This glitzy setting resulted from the selection of the location by the Mexican government decades ago, along with other sites in the country, to be developed as tourism destinations. At the time, this was an area of mangrove forests, deserted beaches and scattered fishing villages.
The coastline that stretches south of Cancun is known as the Riviera Maya, and it is dotted with inviting beachfront resorts like pearls on a necklace. As with its European counterpart, visitors to the Mexican version may combine relaxing sun-and-sand vacations with a full menu of recreational activities.
Golfers have a choice of courses that were designed by such legends as Jack Nicklaus and Greg Norman, among others. Water-related sports include fishing, snorkeling and diving, wind surfing, jet skiing and parasailing.
For those who prefer to keep their feet planted firmly on the ground, opportunities for bicycling, horseback riding and all-terrain vehicle touring are available.
Mayan archeological treasures
Along with the glitz and glitter of contemporary Cancun, connection with the world of the Mayans remains strong. Resorts have names like Mayan Palace and Ocean Maya Royale.
The architecture of some hotels echoes the pyramid shape of Mayan structures and other design features. Some health and beauty spas offer treatments derived from Mayan formulas.
These random examples only hint at the nearby archeological treasures that await exploration. In addition to touches of that civilization that are found in Cancun itself, more than 30 ancient sites are within driving distance, making the city a major gateway to the Mayan world.
The Mayan Museum in the hotel zone is the perfect place to begin an immersion in that ancient culture. While its exhibits showcase great architectural achievements, I found equally interesting artifacts from the people’s daily lives.
Cooking implements, incense burners, jewelry and other displays provide evidence of the good life, Mayan style. Sculptures and structural fragments brought from a number of sites serve as reminders that the once-great culture stretched across Mexico and beyond.
The perfect segue after leaving the museum is to follow the path that winds through a compact jungle-like setting adjacent to the building to the San Miguelito archeological site. Small in size but not in interest, this was the site of a Mayan settlement more than 800 years ago.
The path meanders past more than three dozen structures, some restored but most left in their natural state. Of greatest interest are a 26-foot-tall pyramid, the ruins of what once were residences, and a small temple where remnants of ancient mural paintings of animals are still visible.
Not far south of the city, along the Caribbean coastline, is Xel-Ha, a park that combines recreational activities with history. It offers excellent snorkeling, a small museum, restaurants and souvenir stalls.
An early Mayan ruin is located close to the park entrance. Paintings are still visible on the walls of the Casa del Jaguar (“House of the Jaguar”) and the Templo de las Pajaros (“Temple of Parrots”).

■ Written problem 1
In the Cancun passage, how tall is the pyramid at the San Miguelito archeological site?
■ Written problem 2
Which water-related sports does the Cancun passage name?
■ Written problem 3
Do these statements agree with the Cancun passage? Answer yes or no for each, quoting the words that decide it. (a) Before it was developed for tourism, the area had deserted beaches. (b) Fewer than 30 ancient sites are within driving distance of Cancun. (c) Most of the structures at San Miguelito have been restored.
The data plays no part in any task here.

■ Record extracts

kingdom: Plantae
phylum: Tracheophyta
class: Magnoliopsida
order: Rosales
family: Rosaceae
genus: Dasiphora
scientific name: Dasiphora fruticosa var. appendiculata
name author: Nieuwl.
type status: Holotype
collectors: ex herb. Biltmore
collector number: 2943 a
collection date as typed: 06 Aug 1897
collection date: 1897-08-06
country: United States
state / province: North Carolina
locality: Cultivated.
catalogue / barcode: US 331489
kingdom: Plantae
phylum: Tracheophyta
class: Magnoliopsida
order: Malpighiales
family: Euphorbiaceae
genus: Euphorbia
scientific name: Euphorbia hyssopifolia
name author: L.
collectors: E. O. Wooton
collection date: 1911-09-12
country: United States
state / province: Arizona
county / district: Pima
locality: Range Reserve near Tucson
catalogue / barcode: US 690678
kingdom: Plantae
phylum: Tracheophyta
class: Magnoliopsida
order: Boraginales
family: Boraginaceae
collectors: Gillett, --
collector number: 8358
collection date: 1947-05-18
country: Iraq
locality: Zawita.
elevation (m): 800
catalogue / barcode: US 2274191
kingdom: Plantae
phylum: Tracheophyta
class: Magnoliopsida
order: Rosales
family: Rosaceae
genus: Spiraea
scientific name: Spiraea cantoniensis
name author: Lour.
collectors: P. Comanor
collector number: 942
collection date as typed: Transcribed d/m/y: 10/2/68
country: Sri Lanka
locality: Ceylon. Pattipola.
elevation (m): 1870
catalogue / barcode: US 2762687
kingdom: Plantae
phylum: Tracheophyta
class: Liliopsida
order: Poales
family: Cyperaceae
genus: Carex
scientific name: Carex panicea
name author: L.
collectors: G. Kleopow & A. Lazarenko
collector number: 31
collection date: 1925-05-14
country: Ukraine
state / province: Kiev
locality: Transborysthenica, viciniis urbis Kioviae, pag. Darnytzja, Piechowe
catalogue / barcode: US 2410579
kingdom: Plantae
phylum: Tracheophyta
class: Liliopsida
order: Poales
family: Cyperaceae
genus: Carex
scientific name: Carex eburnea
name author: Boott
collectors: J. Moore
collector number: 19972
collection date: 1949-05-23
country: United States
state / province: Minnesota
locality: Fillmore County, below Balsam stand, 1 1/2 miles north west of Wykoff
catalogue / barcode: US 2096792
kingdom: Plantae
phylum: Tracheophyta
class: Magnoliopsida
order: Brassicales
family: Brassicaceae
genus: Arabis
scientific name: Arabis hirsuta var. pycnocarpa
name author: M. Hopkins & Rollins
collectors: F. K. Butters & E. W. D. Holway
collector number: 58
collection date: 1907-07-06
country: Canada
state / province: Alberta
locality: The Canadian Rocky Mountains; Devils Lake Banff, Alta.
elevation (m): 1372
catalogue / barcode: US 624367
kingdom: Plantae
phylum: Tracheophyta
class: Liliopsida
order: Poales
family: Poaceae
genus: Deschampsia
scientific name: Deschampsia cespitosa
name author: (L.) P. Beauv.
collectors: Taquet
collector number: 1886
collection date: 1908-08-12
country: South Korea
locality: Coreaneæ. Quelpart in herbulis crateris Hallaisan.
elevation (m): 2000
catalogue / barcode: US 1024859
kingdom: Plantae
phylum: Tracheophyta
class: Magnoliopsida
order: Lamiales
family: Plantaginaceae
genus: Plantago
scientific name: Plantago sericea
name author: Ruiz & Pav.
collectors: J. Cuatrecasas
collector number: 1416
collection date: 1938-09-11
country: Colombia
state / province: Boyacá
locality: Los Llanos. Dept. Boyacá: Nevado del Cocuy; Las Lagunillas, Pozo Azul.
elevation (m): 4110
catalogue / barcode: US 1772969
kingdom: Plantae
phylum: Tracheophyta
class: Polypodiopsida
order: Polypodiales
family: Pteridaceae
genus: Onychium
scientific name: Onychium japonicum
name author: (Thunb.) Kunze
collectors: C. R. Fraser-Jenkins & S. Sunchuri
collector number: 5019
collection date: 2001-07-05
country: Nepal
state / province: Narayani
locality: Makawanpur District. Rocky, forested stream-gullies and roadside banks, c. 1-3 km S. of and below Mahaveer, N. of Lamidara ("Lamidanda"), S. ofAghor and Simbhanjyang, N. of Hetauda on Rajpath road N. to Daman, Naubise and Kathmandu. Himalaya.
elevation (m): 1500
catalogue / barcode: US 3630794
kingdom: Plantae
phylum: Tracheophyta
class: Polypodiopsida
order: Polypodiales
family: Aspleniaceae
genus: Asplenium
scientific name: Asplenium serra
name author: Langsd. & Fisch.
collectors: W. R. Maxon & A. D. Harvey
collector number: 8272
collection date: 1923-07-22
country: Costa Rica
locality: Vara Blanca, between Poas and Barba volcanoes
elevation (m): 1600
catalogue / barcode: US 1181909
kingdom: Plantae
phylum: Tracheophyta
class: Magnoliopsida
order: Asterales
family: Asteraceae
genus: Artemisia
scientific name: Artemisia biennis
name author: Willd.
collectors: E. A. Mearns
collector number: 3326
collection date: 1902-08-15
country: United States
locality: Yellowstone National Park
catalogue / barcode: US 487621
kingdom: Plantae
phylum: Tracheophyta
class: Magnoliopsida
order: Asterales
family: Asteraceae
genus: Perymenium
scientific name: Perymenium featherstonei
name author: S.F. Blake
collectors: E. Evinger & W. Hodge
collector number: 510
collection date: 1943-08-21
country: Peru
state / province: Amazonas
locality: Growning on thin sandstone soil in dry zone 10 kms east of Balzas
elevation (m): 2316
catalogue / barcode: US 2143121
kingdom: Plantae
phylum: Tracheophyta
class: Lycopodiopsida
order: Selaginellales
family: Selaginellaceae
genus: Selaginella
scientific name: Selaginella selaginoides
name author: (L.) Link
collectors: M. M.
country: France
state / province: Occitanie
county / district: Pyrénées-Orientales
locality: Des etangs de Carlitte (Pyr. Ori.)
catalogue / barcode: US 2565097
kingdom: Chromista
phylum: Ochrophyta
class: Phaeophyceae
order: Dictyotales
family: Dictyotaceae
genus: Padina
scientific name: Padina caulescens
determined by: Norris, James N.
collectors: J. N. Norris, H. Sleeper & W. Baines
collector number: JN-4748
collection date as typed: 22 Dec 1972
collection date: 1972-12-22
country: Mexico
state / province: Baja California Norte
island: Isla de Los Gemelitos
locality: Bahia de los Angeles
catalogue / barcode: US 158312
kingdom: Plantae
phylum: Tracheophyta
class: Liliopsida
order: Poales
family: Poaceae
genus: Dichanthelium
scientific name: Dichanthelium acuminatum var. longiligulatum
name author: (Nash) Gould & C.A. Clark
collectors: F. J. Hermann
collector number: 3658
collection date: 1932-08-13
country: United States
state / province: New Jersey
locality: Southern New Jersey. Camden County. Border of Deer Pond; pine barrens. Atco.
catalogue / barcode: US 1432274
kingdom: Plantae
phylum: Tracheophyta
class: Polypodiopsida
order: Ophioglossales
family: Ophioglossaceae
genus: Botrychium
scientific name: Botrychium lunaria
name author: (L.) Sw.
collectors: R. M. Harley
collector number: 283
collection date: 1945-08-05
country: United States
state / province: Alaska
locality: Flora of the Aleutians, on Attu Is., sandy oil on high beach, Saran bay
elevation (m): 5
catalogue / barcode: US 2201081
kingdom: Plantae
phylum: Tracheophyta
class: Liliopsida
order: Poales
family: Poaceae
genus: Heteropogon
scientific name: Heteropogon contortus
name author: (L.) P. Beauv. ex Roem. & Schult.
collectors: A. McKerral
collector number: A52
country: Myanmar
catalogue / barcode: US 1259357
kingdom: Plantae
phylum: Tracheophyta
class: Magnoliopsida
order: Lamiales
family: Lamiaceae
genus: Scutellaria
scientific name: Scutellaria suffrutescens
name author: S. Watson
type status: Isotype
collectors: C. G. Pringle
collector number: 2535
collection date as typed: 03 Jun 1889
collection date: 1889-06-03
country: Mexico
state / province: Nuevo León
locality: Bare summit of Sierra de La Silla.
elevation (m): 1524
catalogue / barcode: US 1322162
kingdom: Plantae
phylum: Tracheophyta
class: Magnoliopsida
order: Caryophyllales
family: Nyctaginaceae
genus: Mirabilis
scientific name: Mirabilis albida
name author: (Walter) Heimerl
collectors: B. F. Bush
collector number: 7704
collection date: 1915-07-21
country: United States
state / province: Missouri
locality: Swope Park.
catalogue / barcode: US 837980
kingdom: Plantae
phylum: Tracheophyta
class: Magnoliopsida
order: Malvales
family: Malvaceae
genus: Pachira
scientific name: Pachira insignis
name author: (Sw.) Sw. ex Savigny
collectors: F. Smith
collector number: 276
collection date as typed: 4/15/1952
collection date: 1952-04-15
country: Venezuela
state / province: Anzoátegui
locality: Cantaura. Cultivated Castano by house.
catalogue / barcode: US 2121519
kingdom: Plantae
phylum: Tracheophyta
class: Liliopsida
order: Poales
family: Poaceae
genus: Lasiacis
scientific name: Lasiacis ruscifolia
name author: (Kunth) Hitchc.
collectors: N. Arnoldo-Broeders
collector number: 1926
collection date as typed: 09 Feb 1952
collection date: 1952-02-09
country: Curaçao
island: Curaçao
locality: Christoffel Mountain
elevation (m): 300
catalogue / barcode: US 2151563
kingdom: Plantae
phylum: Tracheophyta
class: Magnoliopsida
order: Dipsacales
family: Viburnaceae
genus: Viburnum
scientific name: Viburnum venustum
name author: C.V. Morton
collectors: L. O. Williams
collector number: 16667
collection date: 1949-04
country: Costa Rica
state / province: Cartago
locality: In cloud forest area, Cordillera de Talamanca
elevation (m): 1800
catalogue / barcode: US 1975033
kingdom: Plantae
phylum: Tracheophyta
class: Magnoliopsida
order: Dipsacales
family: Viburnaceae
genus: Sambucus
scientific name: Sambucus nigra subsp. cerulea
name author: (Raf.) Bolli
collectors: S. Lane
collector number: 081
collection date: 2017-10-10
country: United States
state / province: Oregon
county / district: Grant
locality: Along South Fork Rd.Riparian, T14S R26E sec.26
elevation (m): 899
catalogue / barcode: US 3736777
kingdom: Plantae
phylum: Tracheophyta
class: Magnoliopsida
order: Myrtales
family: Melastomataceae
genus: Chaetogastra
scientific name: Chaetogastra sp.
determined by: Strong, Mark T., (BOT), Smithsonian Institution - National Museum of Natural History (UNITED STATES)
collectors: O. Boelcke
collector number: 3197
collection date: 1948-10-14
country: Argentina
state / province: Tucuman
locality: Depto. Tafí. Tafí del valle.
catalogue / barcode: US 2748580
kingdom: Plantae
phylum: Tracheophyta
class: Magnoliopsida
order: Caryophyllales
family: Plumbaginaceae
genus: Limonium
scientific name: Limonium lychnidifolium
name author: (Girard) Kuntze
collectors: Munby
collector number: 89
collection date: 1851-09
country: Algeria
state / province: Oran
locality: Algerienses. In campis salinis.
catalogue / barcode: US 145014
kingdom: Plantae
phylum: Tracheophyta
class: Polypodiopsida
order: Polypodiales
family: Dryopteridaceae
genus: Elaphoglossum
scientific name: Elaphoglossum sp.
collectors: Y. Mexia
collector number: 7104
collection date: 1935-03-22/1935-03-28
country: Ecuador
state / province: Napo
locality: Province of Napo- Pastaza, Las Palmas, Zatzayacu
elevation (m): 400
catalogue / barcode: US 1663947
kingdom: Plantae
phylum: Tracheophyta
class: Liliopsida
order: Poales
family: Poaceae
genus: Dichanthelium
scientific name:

■ Reply 1
It is 26 feet tall.

■ Reply 2
Fishing, snorkeling, diving, wind surfing, jet skiing and parasailing.

■ Reply 3
(a) Yes: "At the time, this was an area of mangrove forests, deserted beaches and scattered fishing villages."
(b) No: "more than 30 ancient sites are within driving distance"
(c) No: "some restored but most left in their natural state"